Pour la première fois,  alors que je plaide ici depuis 7 ans pour une politique volontariste en faveur de ce type de malades en particulier, j’ai cru sentir un intérêt pour cette question dans votre exposé, lorsque vous avez dit que les projets devraient être plus orientés vers les maladies chroniques ou dites de long terme. Malheureusement, je reste totalement sur ma faim et plus encore quand je vois que la détermination de votre gouvernement vise essentiellement à s’occuper de la toxicomanie et votre décision d’organiser la poursuite du recueil de données et d’organiser la création d’un secteur « aide aux toxicomanes » au sein de la plate-forme. Très bien. Il faut s’occuper des toxicomanes.

Mais pourquoi ne pas faire de même pour les Alzheimer et malades proches ?

Pourquoi ne pas décider de recueillir des données statistiques pour ce type de malades ?

Pourquoi ne pas favoriser les constructions de maisons d’accueil, centres de jour ou d’accueil à plus long terme pour ce type de malades ? Quel est l’obstacle ?

Je vous demande une réponse Monsieur le Ministre-Président. La question est urgente, criante.

Pourquoi ne créez-vous  pas un secteur « aide aux Alzheimer  et aux personnes atteintes de maladies neurodégénératives » ?

Ce sont des milliers de personnes qui sont atteintes dans notre Région, des milliers d’aidants et de familles ont besoin de soutien.

En outre, les personnes atteintes d’Alzheimer ne sont pas toutes âgées. La maladie frappe aussi des moins de 50 ans.

Je rappelle aussi qu’il n’y a pas de structures d’accueil adaptées en Région bruxelloise pour les autistes aux différents âges de leur vie.

Le budget d’assistance personnelle (BAP) relève aussi de la politique d’urgence à mettre en place.

Nous aurons plus de moyens, il faudra les utiliser à bon escient, faire les bons choix.

Vous avez parlé de la réforme dite « Art 107 » et pointé les projets thérapeutiques HERMES, visant :

-          la prévention du suicide

-          la coordination de soins au sein des plates-formes en soin de santé mentale concernant le traitement des personnes présentant un problème lié aux substances

-          la concertation autour du groupe cible des personnes ayant un handicap mental et souffrant de troubles comportementaux et/ou de troubles psychiatriques.

Outre ce qui a pu être dit déjà sur ces questions, je constate que la Plate-forme  visant à la concertation entre les institutions et les services psychiatriques appelée « Plate-forme de concertation pour la santé mentale »  en région de Bruxelles-Capitale a été mise en place voici quelques années  avec une série de missions,  dont celle de « collaborer à une collecte de données et à l’exploitation de celles-ci dans le cadre d’une étude nationale des besoins en matière des soins de santé mentale ».

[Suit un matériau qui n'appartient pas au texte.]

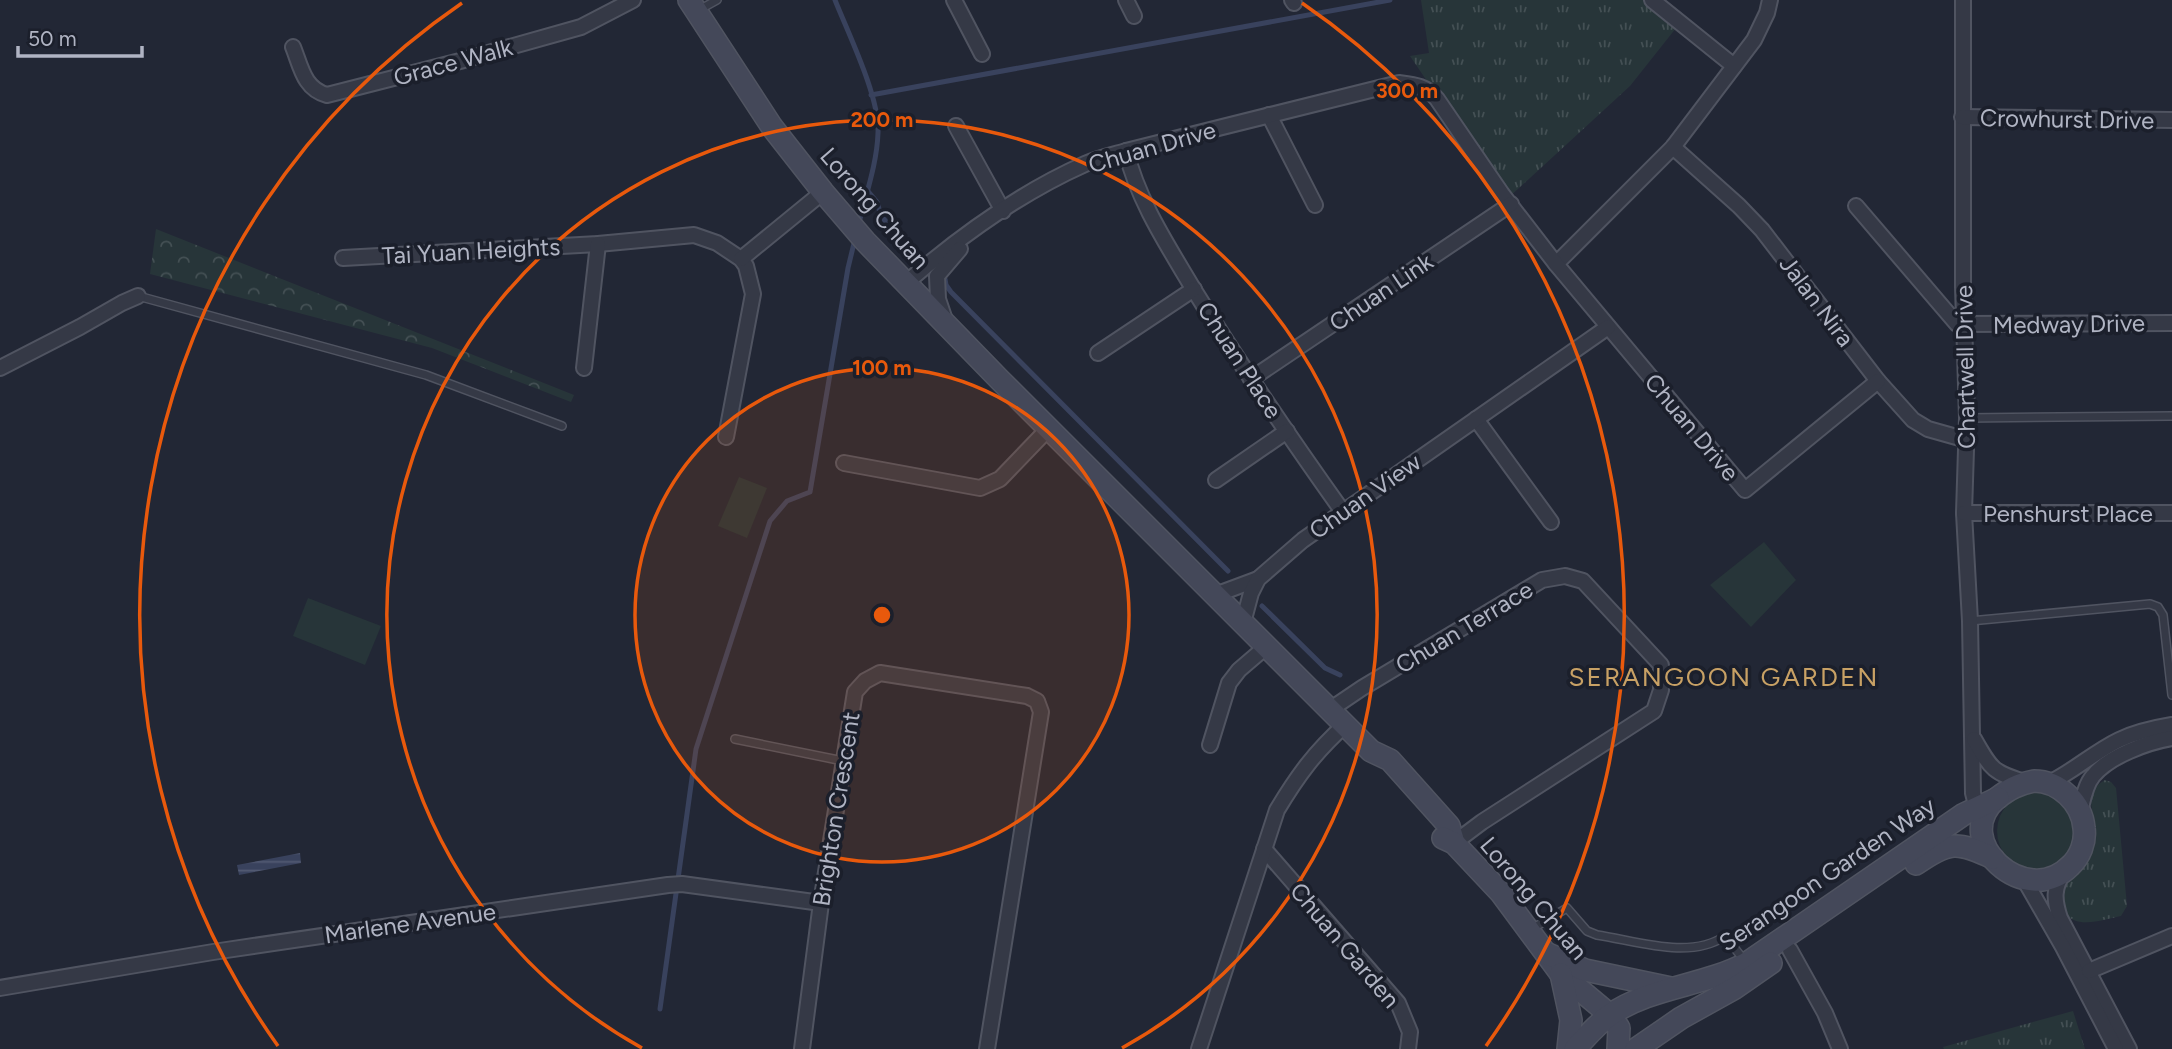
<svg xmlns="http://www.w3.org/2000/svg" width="2172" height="1049" font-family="Figtree,sans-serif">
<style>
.grass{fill:#273539}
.forest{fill:url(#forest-crowns)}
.park{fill:url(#park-tufts)}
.water{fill:url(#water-rules)}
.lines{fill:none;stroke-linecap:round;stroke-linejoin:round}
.stream{stroke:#39425d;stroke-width:5}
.lane-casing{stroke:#505461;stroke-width:10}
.street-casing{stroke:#505461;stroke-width:18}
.secondary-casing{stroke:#505461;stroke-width:24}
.lane{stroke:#353946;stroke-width:7}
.street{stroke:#353946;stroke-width:14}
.secondary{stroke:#444859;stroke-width:21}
.ring{fill:none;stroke:#e8590c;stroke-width:3.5}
.labels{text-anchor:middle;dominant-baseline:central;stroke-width:7;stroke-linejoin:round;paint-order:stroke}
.street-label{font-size:24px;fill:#b0b4c3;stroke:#1b1f2b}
.neighbourhood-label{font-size:26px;letter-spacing:2px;fill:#c8a165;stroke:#1b1f2b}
.centre{fill:#e8590c;stroke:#1b1f2b;stroke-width:3.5}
.ring-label{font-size:21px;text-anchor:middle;font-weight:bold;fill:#e8590c;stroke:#1b1f2b;stroke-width:7;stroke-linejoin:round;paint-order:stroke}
</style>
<defs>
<pattern id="forest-crowns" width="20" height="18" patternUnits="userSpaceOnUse" patternTransform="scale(1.75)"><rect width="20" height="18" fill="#273539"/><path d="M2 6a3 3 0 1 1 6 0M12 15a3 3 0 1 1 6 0" fill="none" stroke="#445054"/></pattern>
<pattern id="park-tufts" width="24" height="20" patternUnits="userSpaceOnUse" patternTransform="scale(1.75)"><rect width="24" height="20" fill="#273539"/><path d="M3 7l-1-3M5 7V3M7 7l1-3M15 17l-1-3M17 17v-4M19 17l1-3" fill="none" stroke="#445054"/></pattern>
<pattern id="water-rules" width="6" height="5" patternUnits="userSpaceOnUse" patternTransform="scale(1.75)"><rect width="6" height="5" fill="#39425d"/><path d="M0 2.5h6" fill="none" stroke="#535b73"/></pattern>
</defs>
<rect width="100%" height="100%" fill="#222735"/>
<g class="grass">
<polygon points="739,477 767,488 747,538 718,526"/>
<polygon points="1764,542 1796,580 1751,627 1710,585"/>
<polygon points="308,598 381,626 365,665 293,636"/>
<circle cx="2036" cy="831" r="39"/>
</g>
<polygon class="forest" points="156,229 574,395 571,402 432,348 150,274"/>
<g class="park">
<polygon points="1421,0 1650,0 1680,23 1630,86 1507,199 1410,56 1429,53"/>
<path d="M2105 780 2111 782 2116 788 2127 906 2121 916C2105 919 2077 930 2065 913 2049 890 2082 874 2086 855 2089 845 2093 834 2093 823 2093 804 2084 792 2105 780Z"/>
<polygon points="2073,1011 2085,1049 1944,1049 1943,1047"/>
</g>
<polygon class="water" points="300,853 301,863 239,875 237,865"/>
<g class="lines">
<g class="stream">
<path d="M835 0C849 35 880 98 878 133 877 163 866 194 859 223"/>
<polyline points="871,95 1390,0"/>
<polyline points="867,190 877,202 881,216 912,251"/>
<polyline points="945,279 946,285 951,292 1228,571"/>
<polyline points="1262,606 1325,668 1340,675"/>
<polyline points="660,1009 696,749 770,521 787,501 810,492 848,268 855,239"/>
</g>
<defs>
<g id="lane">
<polyline points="699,10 717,0"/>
<polyline points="138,296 426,375 562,426"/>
<polyline points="1967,418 2172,416"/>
<polyline points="1970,621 2150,604 2158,607 2163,615 2172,695"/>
<polyline points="735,739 843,761"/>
<path d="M1530 930 1567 908 1587 931 1597 935C1637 941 1690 960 1725 936L1744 960"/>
</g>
<g id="street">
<polyline points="954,0 982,54"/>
<polyline points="1126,0 1134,16"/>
<polyline points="1292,0 1294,3"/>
<polyline points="1652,0 1734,66"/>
<polyline points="1963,0 1963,287 1967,418 1964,513 1970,621 1973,793 1979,817"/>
<path d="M293 47C301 67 304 89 327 95L460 61 581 27 633 0"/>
<polyline points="1269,115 1315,205"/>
<polyline points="1962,117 2172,120"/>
<polyline points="956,126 1003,211"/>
<polyline points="1673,147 1739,206 1762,230 1878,381 1913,420 1928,429 1967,440"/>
<path d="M1126 151C1138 201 1168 246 1194 290 1241 366 1291 439 1343 512"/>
<polyline points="1856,206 1957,324 2172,323"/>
<polyline points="343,258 598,244 694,235 717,243 741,259 746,266 753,294 726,437"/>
<polyline points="741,259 823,192"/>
<polyline points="1556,264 1673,147 1754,40 1767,13 1770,0"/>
<path d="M906 283C959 237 1020 193 1085 164 1098 158 1113 155 1126 151L1399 83C1415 85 1426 86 1437 99L1502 194 1556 264 1745 490 1878 381"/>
<polyline points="945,320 938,299 937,276 960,249"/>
<polyline points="1098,353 1194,289"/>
<polyline points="0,368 80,327 122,303 138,296"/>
<polyline points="584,368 598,244"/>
<polyline points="1251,379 1511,204"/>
<polyline points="1476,419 1551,522"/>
<polyline points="844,463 980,488 1000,479 1049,428"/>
<polyline points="1216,480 1287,431"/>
<polyline points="1964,513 2172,513"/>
<polyline points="1215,595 1258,579"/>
<polyline points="1243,623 1251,593 1258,579 1303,540 1608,327"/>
<polyline points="1331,709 1362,688 1542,580 1565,576 1583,581 1661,665 1661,690 1654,711 1482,822 1454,843"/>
<path d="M1974 739C1992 771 1993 772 2027 783"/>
<polyline points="1210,745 1229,683 1239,670 1267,646"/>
<path d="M2049 783C2074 771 2094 752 2119 740 2136 732 2154 728 2172 725"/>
<path d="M2080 812C2083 800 2085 785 2093 776 2109 756 2148 742 2172 738"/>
<polyline points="1264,849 1398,1003 1410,1032 1408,1049"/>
<path d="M2064 872C2053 888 2054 900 2060 918L2129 1049"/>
<polyline points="2024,879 2063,947 2116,1049"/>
<polyline points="1790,950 1825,1013 1840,1049"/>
<polyline points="2089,971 2172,936"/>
<polyline points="0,988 213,952 668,885 682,884 821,903"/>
<polyline points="802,1049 821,903 855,692 865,681 880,673 1027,696 1037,701 1041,712 987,1049"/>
<path d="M1199 1049 1277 810C1298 775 1315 752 1346 724"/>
</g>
<g id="secondary">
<polyline points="689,0 772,127 823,192 865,241 999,379 1371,751 1390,760 1449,826 1454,843"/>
<path d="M2034 781C2059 781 2082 803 2084 828 2086 842 2080 857 2070 866 2026 910 1949 841 1996 799 2009 789 2018 784 2034 781Z"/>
<polyline points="1443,838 1454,843 1501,893 1561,974 1610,1015 1619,1028 1618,1049"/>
<path d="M1916 864C1949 841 1957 841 1993 858"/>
<polyline points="1548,954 1585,970 1671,988"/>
<polyline points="1561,974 1571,1020 1568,1049"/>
<path d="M1575 1049C1586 1037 1597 1024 1610 1015 1650 987 1704 986 1747 963L1964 814 1998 798"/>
<polyline points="1636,1049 1681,1018 1735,988 1771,963"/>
</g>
</defs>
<use href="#lane" class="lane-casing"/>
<use href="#street" class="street-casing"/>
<use href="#secondary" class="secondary-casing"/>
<use href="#lane" class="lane"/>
<use href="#street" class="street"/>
<use href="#secondary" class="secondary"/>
</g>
<circle cx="882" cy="615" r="247" fill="#e8590c" fill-opacity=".12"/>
<g class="ring">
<circle cx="882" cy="615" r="247"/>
<path d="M642 1048A495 495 0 1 1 1122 1048"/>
<path d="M278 1046A742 742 0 0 1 462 3M1302 3A742 742 0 0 1 1486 1046"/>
</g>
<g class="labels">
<g class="street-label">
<text transform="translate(453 62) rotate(-15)">Grace Walk</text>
<text transform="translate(2067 119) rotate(1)">Crowhurst Drive</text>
<text transform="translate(1152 147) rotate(-16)">Chuan Drive</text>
<text transform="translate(875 208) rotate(49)">Lorong Chuan</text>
<text transform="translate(471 251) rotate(-3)">Tai Yuan Heights</text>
<text transform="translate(1381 292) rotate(-34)">Chuan Link</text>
<text transform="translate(1817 301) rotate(53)">Jalan Nira</text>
<text transform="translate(2069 324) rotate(-1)">Medway Drive</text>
<text transform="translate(1240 360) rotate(57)">Chuan Place</text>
<text transform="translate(1965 367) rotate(-91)">Chartwell Drive</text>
<text transform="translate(1692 427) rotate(50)">Chuan Drive</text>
<text transform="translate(1365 496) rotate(-35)">Chuan View</text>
<text x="2068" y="513">Penshurst Place</text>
<text transform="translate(1464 627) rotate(-31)">Chuan Terrace</text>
<text transform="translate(836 809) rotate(-81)">Brighton Crescent</text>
<text transform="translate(1827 874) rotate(-34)">Serangoon Garden Way</text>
<text transform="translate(1534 898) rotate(50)">Lorong Chuan</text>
<text transform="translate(410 923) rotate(-8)">Marlene Avenue</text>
<text transform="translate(1345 945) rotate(50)">Chuan Garden</text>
</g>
<g class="neighbourhood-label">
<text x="1724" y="677">SERANGOON GARDEN</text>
</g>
</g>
<circle cx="882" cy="615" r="10" class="centre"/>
<g class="ring-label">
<text x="1407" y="98">300 m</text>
<text x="882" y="127">200 m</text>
<text x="882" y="375">100 m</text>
</g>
<path d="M18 46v10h124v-10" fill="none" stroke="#b0b4c3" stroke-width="3.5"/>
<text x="28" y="46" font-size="21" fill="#b0b4c3" stroke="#1b1f2b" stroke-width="5" paint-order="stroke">50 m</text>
</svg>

Où sont les rapports sur cet aspect ? Quelle est la cadence de leurs réunions ? Quelles sont leurs recommandations ?

Mais comme je l’ai déjà plaidé maintes fois, il ne faut pas attendre des statistiques, des évaluations des besoins pour AGIR, le manque est à ce point important que l’on peut décider de budgéter une série de mesures en étant certains qu’elles répondront immédiatement à un besoin.

Maintenant que vous aurez plus de compétences et plus de moyens, êtes-vous prêt à vous occuper de ces bruxellois : les malades d’Alzheimer, autistes, grands handicapés ? J’ai déjà dit qu’ils étaient, sans doute avec leurs proches, parmi les plus malheureux d’entre nous. N’ajoutez pas à leur détresse mentale et psychologique, à leur absence d’espoir de voir leur maladie régresser, n’ajoutez pas à cela l’isolement dans la détresse, l’angoisse de ne pas trouver de lieu où ils seront accueillis dans le respect, la sécurité et l’humanité qu’ils sont en droit d’attendre.

Cessez de leur tourner le dos, tendez-leur la main.